Aim of the exercise: Which lines below fall between the one containing "长乐区 / 连江城关]" and the one containing "闽东语拼音方案中的声调可以使用数字标示法与五度标记法来标记。"? Repeat them exactly, counting both of those lines, and add nothing else.

_ _ _ _

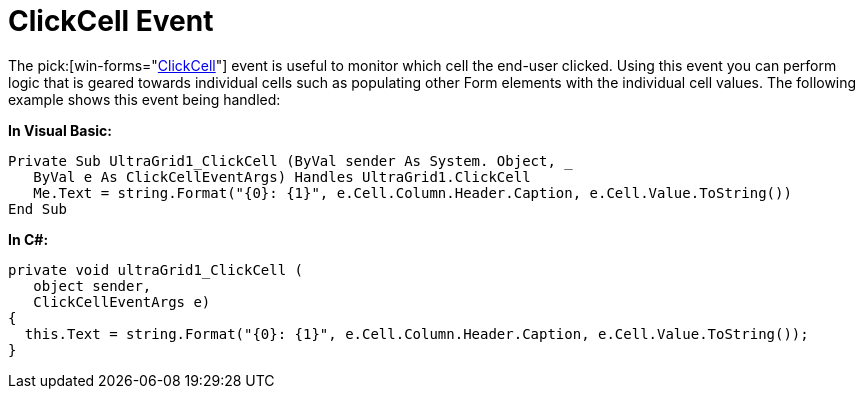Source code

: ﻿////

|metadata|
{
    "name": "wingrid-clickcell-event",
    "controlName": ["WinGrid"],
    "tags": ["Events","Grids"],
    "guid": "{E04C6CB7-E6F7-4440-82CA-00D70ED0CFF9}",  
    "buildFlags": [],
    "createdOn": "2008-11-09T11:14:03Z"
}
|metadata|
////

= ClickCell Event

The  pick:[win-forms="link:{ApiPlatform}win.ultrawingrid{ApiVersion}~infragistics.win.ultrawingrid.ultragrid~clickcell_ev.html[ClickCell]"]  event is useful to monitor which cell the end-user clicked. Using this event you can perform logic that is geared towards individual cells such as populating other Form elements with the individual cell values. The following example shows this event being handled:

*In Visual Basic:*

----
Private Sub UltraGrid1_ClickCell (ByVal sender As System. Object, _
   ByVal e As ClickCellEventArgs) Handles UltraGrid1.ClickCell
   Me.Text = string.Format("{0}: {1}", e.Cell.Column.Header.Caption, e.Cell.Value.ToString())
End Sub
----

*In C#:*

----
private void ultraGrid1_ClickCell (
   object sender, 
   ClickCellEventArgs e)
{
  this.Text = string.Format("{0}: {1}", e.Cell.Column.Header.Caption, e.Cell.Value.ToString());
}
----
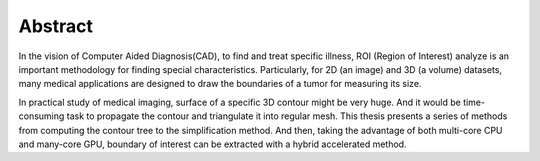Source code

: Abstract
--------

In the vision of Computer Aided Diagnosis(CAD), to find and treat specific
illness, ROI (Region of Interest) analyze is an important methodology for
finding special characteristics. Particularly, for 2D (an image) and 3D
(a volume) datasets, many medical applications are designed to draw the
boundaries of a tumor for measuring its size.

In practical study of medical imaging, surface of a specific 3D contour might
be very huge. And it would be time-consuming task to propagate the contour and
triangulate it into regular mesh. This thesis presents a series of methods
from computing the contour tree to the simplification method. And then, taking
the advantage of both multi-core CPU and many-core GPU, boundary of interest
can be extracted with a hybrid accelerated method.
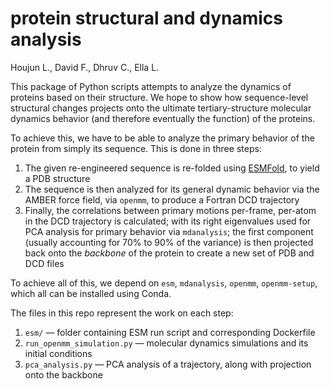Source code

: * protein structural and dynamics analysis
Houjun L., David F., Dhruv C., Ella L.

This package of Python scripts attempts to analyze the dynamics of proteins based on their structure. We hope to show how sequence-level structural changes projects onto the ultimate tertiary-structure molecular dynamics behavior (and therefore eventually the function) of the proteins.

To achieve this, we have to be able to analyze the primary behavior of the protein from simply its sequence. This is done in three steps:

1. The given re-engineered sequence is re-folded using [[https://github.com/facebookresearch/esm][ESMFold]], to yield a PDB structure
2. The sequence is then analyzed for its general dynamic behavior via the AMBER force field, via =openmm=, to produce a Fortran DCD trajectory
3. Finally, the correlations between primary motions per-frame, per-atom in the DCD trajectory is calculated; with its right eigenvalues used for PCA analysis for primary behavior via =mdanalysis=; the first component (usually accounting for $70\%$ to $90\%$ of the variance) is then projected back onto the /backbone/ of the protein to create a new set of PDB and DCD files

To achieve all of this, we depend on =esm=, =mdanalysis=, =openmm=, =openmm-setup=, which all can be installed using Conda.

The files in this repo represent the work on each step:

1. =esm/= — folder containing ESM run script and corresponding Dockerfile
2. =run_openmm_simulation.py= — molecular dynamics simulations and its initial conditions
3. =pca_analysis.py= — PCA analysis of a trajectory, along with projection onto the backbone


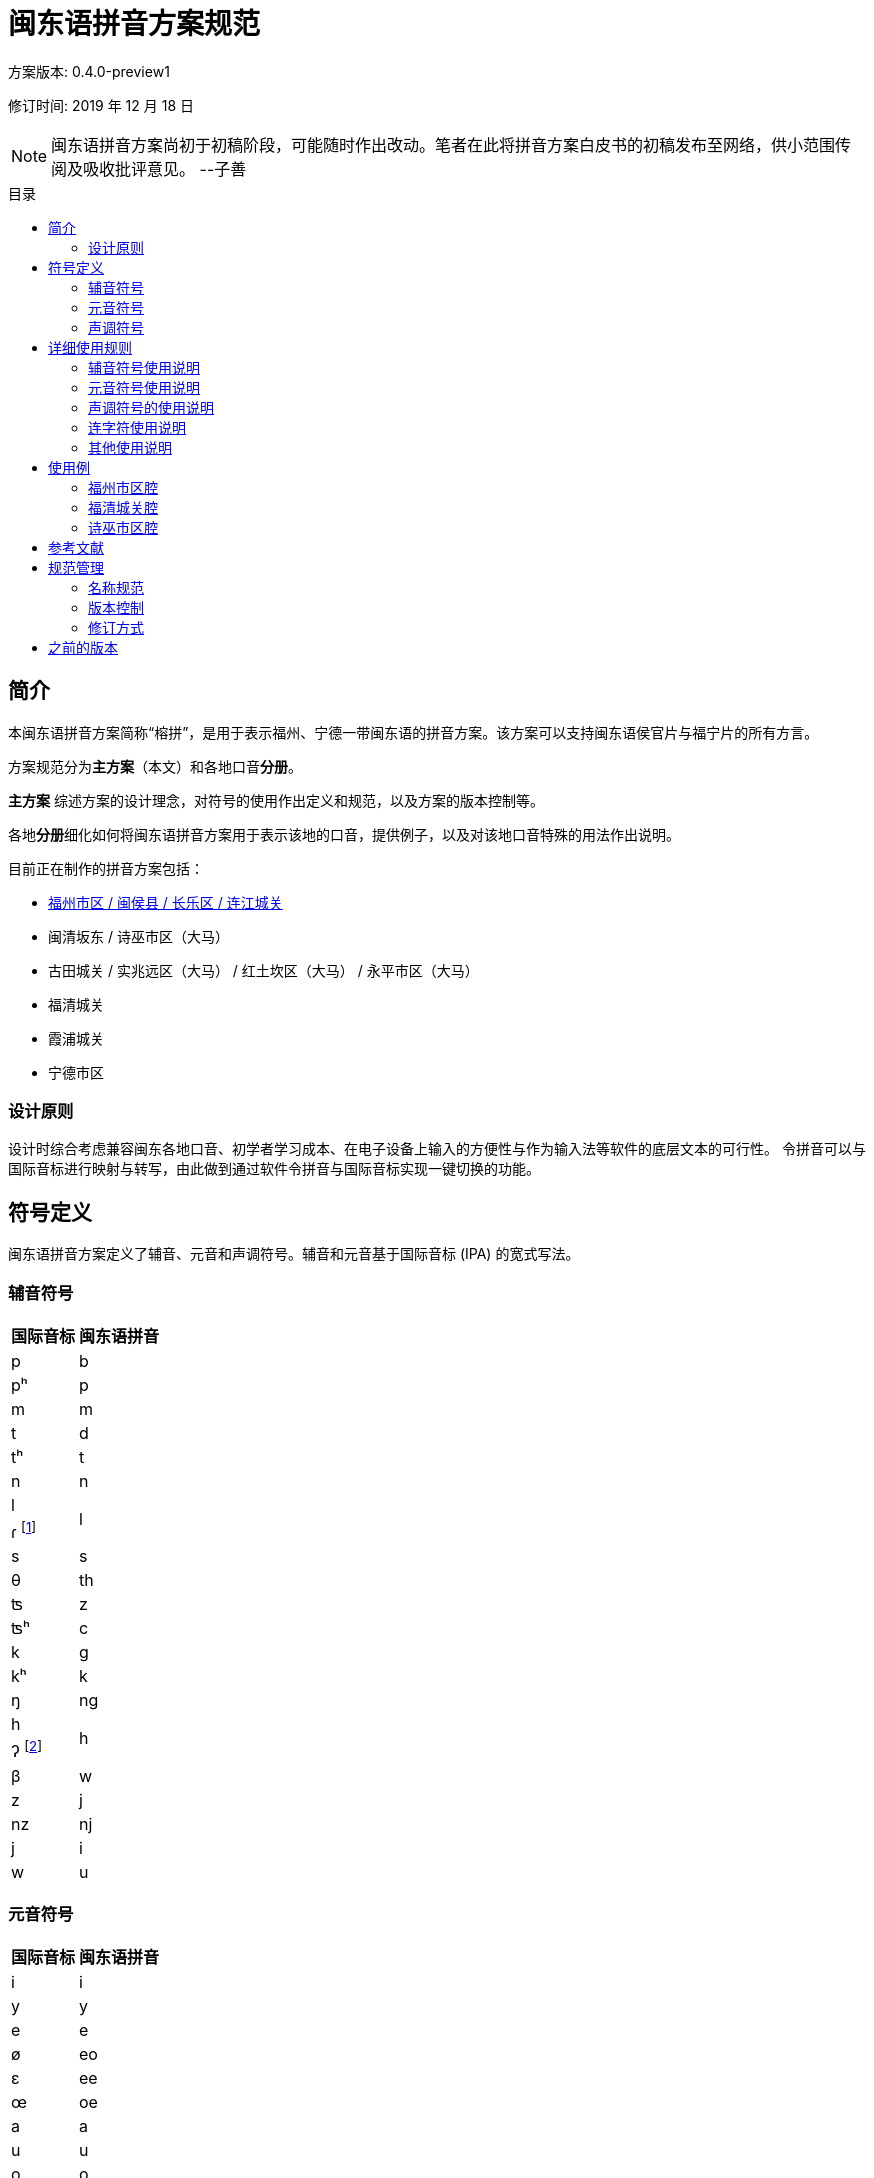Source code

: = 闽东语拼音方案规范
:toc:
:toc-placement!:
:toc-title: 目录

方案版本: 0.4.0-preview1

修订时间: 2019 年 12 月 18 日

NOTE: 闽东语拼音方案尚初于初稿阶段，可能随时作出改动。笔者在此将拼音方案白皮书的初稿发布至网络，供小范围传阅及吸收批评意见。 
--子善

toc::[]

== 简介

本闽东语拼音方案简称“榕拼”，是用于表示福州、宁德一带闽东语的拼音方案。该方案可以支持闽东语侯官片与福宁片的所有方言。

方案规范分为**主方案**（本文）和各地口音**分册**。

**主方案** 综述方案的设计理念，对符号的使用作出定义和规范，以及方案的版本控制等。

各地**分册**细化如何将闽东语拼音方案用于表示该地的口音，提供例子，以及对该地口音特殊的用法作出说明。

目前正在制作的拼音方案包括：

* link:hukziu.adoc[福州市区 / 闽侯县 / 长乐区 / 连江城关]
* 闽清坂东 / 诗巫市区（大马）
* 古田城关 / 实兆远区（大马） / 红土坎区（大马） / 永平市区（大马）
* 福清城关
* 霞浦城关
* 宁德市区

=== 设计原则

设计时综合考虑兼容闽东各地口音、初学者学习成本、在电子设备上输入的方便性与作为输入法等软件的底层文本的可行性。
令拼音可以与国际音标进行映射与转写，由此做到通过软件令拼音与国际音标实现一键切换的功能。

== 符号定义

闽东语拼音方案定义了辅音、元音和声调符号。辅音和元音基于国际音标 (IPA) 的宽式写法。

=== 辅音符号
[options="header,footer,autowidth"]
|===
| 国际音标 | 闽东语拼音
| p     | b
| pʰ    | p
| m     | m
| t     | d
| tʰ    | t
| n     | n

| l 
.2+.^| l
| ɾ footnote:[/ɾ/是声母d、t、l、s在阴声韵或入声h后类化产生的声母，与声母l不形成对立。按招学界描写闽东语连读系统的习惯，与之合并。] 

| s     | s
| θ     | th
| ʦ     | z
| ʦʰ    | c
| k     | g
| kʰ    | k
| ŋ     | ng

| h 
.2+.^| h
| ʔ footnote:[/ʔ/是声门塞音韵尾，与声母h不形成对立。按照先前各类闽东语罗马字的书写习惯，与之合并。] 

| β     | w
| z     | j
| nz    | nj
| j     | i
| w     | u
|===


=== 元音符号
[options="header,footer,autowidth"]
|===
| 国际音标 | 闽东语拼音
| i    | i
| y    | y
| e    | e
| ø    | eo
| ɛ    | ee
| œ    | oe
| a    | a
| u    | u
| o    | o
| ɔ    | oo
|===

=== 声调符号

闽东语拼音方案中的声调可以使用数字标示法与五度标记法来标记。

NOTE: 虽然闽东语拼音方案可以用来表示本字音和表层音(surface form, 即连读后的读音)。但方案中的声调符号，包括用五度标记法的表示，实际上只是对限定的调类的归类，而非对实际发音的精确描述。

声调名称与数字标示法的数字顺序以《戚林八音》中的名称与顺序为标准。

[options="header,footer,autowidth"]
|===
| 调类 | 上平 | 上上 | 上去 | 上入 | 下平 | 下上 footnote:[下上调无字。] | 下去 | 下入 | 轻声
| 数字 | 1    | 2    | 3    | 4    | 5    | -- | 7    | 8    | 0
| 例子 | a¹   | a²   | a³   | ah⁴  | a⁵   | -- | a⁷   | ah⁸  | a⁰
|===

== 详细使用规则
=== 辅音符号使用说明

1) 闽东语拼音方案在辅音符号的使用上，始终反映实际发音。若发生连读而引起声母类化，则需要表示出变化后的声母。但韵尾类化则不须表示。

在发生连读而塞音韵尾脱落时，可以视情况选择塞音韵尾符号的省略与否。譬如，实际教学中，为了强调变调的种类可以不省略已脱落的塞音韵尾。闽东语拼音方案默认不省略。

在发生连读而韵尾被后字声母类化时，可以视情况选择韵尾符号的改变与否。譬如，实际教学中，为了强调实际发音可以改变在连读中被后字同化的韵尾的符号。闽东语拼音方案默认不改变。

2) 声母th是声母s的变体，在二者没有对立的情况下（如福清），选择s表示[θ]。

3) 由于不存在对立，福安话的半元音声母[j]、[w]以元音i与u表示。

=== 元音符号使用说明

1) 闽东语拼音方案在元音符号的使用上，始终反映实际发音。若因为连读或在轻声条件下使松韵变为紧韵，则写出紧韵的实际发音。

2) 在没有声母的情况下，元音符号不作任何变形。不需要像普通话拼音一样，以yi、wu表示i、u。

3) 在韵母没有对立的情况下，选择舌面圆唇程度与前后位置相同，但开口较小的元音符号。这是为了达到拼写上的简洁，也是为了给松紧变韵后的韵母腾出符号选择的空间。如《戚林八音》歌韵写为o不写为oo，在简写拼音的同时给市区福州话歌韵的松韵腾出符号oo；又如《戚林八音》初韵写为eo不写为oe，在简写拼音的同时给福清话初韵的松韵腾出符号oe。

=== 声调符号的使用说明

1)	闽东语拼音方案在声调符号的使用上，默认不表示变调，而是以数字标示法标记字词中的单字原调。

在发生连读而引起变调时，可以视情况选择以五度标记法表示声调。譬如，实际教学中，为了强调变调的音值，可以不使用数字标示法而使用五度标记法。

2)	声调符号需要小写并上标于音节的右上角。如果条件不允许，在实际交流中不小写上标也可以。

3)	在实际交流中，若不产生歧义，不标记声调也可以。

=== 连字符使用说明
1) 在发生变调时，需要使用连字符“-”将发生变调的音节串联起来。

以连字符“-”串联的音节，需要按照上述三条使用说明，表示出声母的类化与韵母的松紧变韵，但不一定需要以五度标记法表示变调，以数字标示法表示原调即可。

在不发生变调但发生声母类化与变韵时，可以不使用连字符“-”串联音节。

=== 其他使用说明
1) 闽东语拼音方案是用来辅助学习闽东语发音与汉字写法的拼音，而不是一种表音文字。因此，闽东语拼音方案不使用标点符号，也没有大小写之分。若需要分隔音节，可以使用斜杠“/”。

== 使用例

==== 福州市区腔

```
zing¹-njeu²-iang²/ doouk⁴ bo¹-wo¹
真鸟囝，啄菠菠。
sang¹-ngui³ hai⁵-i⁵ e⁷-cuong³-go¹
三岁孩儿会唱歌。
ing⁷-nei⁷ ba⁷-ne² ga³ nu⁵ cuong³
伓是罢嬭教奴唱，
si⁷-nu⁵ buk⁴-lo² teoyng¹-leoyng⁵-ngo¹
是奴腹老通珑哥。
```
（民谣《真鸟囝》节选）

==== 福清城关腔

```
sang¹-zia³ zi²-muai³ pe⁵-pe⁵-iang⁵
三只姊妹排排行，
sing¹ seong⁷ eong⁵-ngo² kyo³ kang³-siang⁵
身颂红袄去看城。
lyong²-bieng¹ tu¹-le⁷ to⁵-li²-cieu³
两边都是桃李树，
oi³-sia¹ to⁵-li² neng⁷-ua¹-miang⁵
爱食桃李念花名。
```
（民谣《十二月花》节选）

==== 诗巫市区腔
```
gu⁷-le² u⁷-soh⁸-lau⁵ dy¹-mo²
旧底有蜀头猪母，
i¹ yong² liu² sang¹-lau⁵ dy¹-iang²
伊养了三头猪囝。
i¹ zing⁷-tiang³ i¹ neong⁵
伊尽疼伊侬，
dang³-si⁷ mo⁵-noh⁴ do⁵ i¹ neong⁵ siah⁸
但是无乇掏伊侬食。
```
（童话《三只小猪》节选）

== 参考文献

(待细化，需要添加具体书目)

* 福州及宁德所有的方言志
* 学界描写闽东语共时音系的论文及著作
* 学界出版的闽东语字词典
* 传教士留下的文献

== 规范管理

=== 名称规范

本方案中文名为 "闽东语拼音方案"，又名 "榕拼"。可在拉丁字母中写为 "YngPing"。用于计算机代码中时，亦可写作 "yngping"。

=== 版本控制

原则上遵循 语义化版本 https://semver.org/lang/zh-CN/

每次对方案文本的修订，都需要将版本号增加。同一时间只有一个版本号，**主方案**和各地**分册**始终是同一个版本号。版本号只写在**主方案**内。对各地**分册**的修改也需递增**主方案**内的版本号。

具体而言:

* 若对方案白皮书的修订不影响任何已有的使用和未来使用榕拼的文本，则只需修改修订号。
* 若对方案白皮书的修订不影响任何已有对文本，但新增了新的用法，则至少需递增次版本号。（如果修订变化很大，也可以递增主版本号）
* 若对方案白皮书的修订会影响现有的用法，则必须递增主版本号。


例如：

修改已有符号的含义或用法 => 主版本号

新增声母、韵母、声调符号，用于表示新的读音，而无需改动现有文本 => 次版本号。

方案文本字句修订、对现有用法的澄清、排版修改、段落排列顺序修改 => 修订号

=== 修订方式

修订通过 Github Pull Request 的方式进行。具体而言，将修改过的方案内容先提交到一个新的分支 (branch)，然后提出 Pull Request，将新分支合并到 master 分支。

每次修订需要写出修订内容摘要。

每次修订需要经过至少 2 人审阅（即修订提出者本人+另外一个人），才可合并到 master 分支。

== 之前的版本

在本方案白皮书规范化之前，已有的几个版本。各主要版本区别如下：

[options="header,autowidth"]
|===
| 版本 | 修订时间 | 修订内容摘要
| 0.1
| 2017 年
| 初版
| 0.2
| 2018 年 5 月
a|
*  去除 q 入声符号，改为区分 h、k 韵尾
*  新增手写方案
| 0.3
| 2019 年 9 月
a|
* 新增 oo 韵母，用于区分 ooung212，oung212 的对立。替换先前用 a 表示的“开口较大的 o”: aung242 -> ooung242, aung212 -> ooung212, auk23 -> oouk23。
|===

_ _ _ _

Solved exercise:
* link:hukziu.adoc[福州市区 / 闽侯县 / 长乐区 / 连江城关]
* 闽清坂东 / 诗巫市区（大马）
* 古田城关 / 实兆远区（大马） / 红土坎区（大马） / 永平市区（大马）
* 福清城关
* 霞浦城关
* 宁德市区

=== 设计原则

设计时综合考虑兼容闽东各地口音、初学者学习成本、在电子设备上输入的方便性与作为输入法等软件的底层文本的可行性。
令拼音可以与国际音标进行映射与转写，由此做到通过软件令拼音与国际音标实现一键切换的功能。

== 符号定义

闽东语拼音方案定义了辅音、元音和声调符号。辅音和元音基于国际音标 (IPA) 的宽式写法。

=== 辅音符号
[options="header,footer,autowidth"]
|===
| 国际音标 | 闽东语拼音
| p     | b
| pʰ    | p
| m     | m
| t     | d
| tʰ    | t
| n     | n

| l 
.2+.^| l
| ɾ footnote:[/ɾ/是声母d、t、l、s在阴声韵或入声h后类化产生的声母，与声母l不形成对立。按招学界描写闽东语连读系统的习惯，与之合并。] 

| s     | s
| θ     | th
| ʦ     | z
| ʦʰ    | c
| k     | g
| kʰ    | k
| ŋ     | ng

| h 
.2+.^| h
| ʔ footnote:[/ʔ/是声门塞音韵尾，与声母h不形成对立。按照先前各类闽东语罗马字的书写习惯，与之合并。] 

| β     | w
| z     | j
| nz    | nj
| j     | i
| w     | u
|===


=== 元音符号
[options="header,footer,autowidth"]
|===
| 国际音标 | 闽东语拼音
| i    | i
| y    | y
| e    | e
| ø    | eo
| ɛ    | ee
| œ    | oe
| a    | a
| u    | u
| o    | o
| ɔ    | oo
|===

=== 声调符号

闽东语拼音方案中的声调可以使用数字标示法与五度标记法来标记。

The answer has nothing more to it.